Black. S. et.al. 2000. Efficacy, safety and immunogenicity of heptavalent pneumococcal conjugate vaccine in children. The Pediatric Infectious Disease Journal.

Chambers H.F. 1999. Penicillin-Binding Protein–Mediated Resistance in Pneumococci and Staphylococci. JID

C. Morsczeck et.al. 2007. Streptococcus pneumoniae: proteomics of surface proteins for vaccine development. European Society of Clinical Microbiology and Infectious Diseases, CMI.

M. J. Jedrzejas. 2007. Unveiling molecular mechanisms of bacterial surface proteins: Streptococcus pneumoniae as a model organism for structural studies. Cell. Mol. Life Sci.
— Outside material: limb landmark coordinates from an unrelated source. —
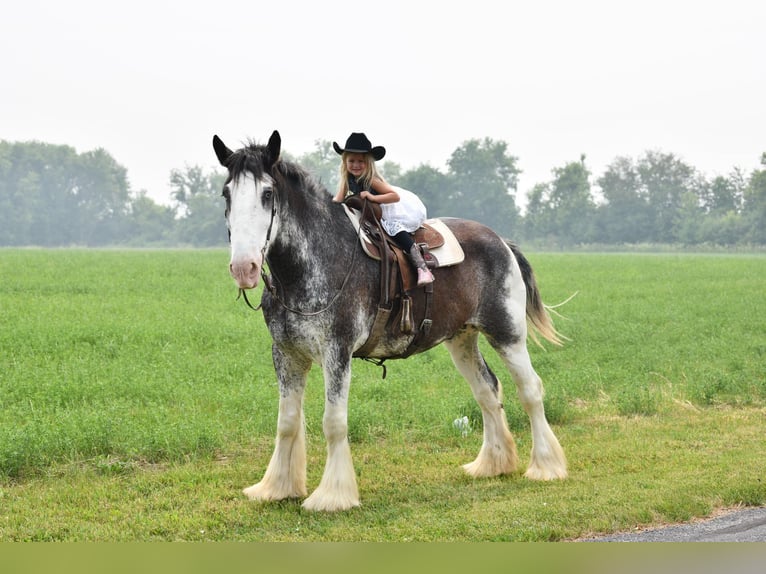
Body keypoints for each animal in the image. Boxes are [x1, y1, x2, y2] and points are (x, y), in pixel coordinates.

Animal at [213, 130, 568, 512]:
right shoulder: (286, 354)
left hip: (507, 334)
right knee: (487, 391)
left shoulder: (337, 354)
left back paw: (546, 466)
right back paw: (492, 464)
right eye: (226, 193)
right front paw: (276, 487)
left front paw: (332, 496)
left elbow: (333, 422)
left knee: (530, 390)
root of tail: (501, 241)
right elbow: (287, 422)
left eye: (267, 194)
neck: (316, 260)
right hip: (461, 339)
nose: (244, 268)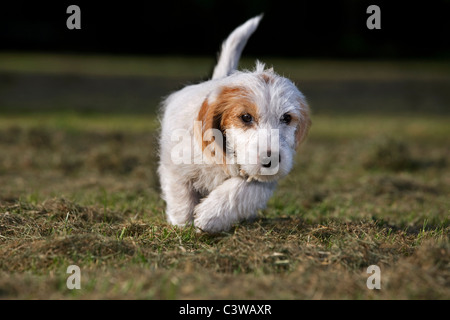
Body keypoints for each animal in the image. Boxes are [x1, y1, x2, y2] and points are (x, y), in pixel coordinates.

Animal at [157, 15, 310, 232]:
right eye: (246, 117)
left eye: (286, 118)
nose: (271, 160)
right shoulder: (175, 164)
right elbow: (180, 193)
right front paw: (183, 222)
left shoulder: (261, 180)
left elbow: (240, 190)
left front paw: (209, 215)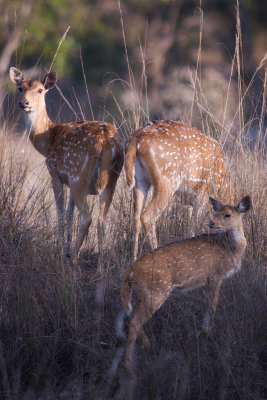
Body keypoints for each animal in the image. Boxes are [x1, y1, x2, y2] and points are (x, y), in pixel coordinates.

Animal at [9, 67, 124, 272]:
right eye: (20, 87)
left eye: (40, 90)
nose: (24, 103)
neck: (48, 140)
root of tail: (106, 141)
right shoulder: (69, 180)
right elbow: (69, 215)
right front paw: (66, 249)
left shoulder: (56, 174)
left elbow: (61, 212)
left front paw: (60, 250)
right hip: (110, 178)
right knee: (102, 218)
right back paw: (100, 265)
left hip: (79, 173)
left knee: (87, 217)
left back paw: (74, 260)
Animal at [116, 195, 252, 376]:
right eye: (215, 212)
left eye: (227, 215)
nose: (211, 223)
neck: (231, 249)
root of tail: (129, 272)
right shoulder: (215, 274)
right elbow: (213, 305)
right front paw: (208, 334)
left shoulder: (208, 280)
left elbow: (208, 304)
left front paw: (204, 332)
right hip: (156, 292)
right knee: (134, 322)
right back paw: (130, 367)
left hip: (141, 294)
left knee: (132, 318)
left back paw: (147, 347)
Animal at [125, 120, 232, 260]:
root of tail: (135, 140)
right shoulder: (202, 195)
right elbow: (191, 230)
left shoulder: (189, 202)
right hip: (167, 180)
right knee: (147, 216)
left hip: (140, 182)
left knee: (136, 218)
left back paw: (134, 259)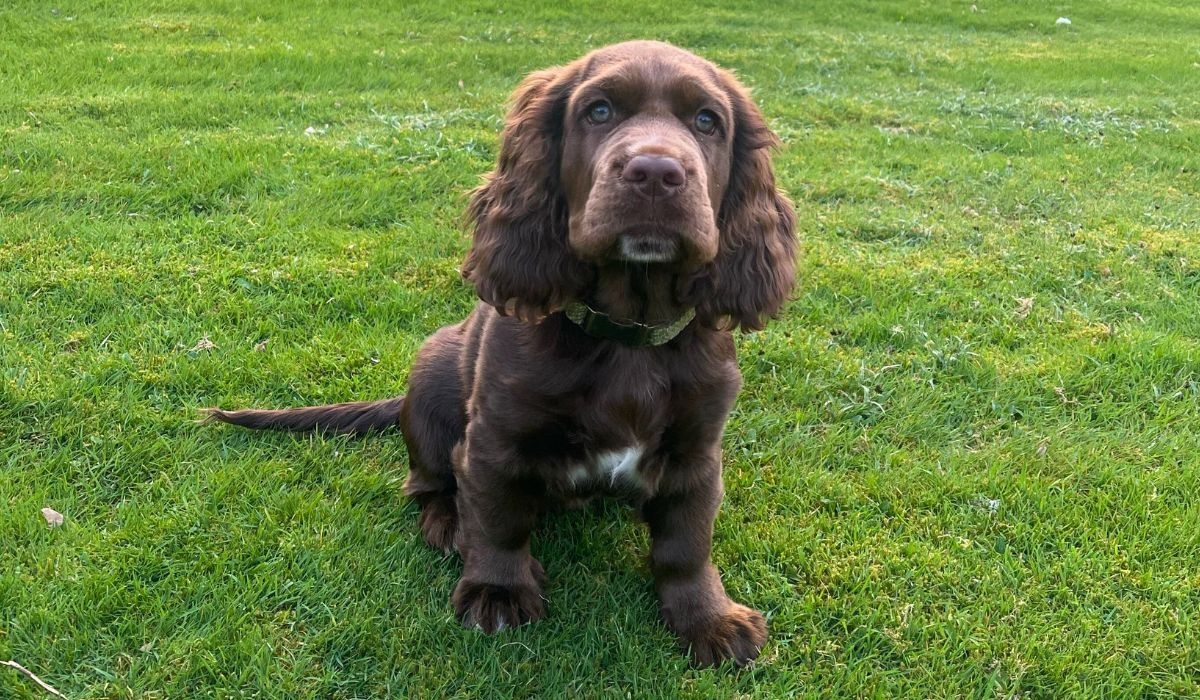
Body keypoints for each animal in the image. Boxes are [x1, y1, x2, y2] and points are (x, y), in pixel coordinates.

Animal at [212, 39, 801, 667]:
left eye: (707, 121)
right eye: (598, 111)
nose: (655, 173)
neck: (627, 333)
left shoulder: (697, 453)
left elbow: (686, 543)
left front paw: (709, 619)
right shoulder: (495, 438)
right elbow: (498, 518)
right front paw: (496, 590)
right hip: (430, 373)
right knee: (427, 484)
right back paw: (448, 525)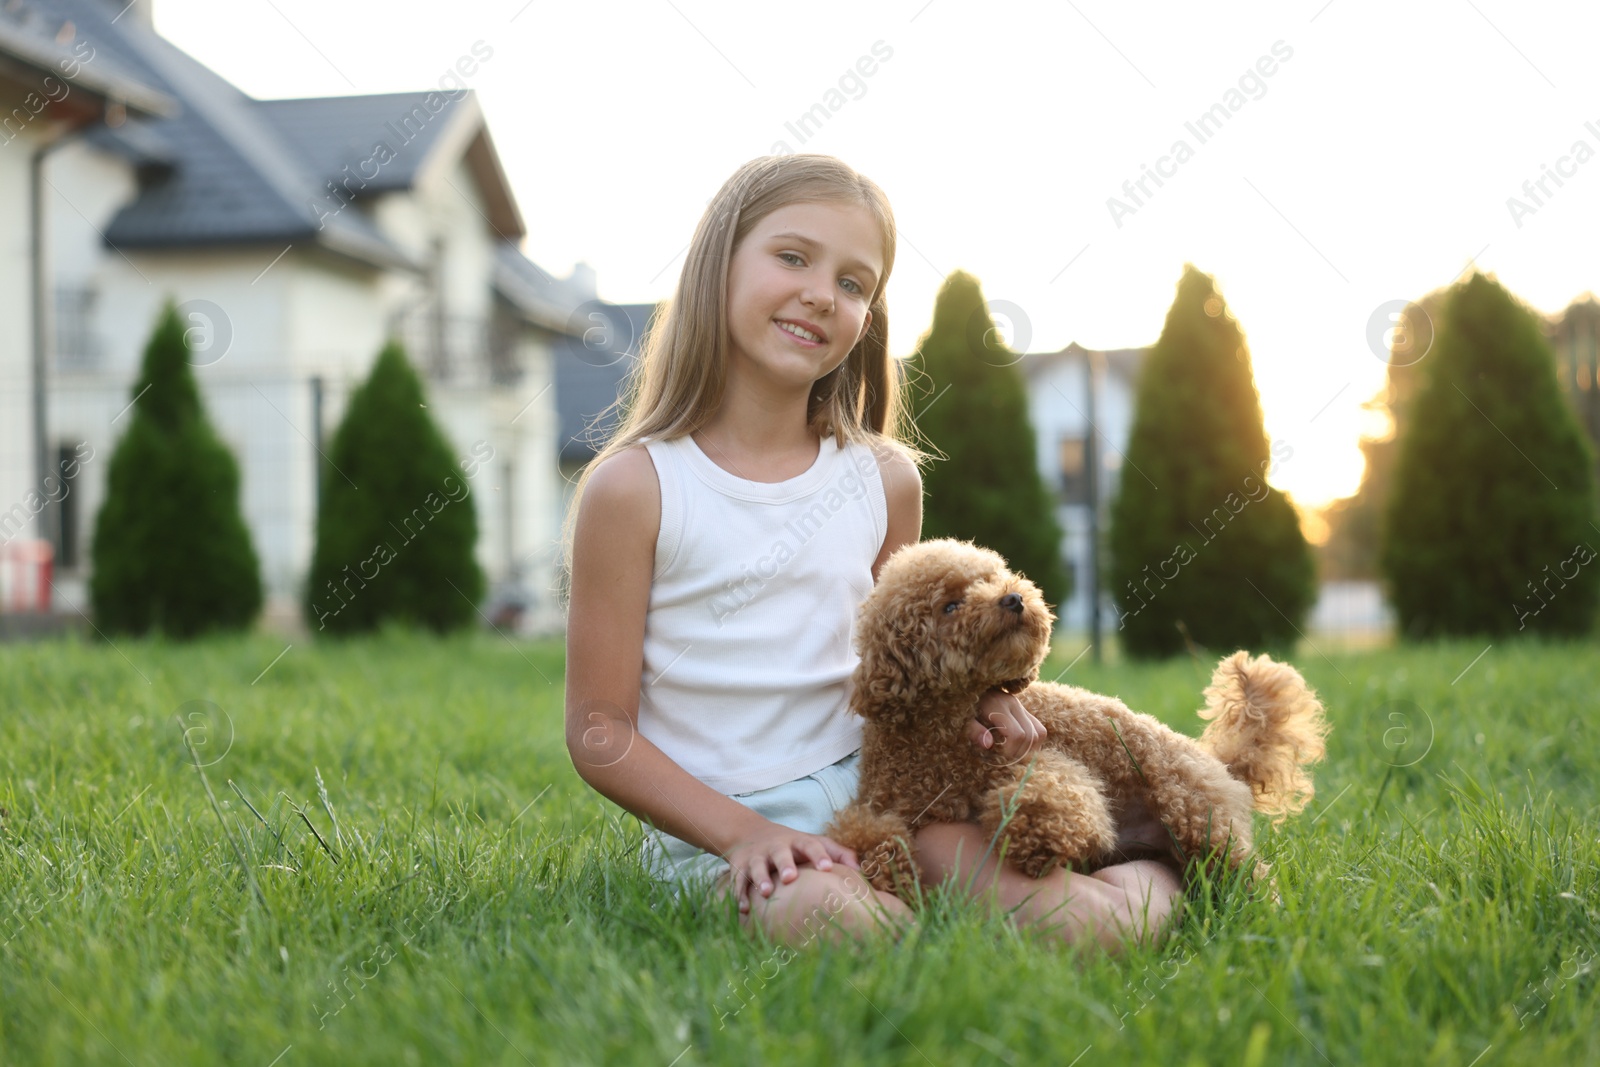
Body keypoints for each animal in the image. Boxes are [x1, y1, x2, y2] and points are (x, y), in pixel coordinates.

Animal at [819, 537, 1331, 895]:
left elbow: (1051, 797)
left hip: (1197, 817)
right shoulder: (890, 803)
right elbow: (861, 833)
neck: (942, 734)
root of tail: (1217, 764)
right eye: (949, 605)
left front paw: (1036, 840)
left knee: (1246, 875)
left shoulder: (1041, 761)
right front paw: (889, 868)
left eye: (994, 577)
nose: (1013, 599)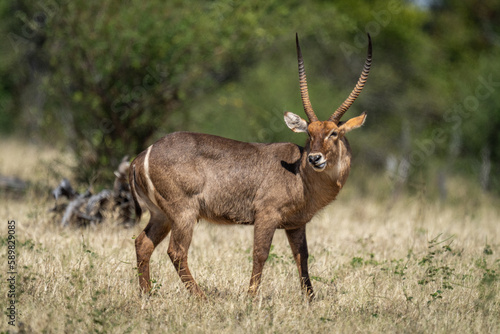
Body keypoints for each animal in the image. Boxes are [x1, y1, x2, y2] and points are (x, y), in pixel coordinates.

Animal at [129, 34, 372, 300]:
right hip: (183, 212)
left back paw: (146, 294)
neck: (300, 175)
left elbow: (302, 257)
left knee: (143, 243)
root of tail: (143, 155)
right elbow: (260, 254)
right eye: (309, 133)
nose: (314, 158)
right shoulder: (267, 215)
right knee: (176, 251)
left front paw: (310, 299)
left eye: (334, 133)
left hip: (161, 214)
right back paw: (201, 298)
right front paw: (251, 297)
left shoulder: (296, 224)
Mathias W. Pletz et.al. 2008. Pneumococcal vaccines: mechanism of action, impact on epidemiology and adaption of the species. International Journal of Antimicrobial Agents

Padilla. S.E.E et.al. 2012. Immunogenicity of A 23-Valent Pneumococcal Polysaccharide Vaccine Among Mexican Children. Archives of Medical Research

Slonczewski, Joan L, and John Foster. Microbiology. 2nd. W.W.Norton and Company, 2009. Print.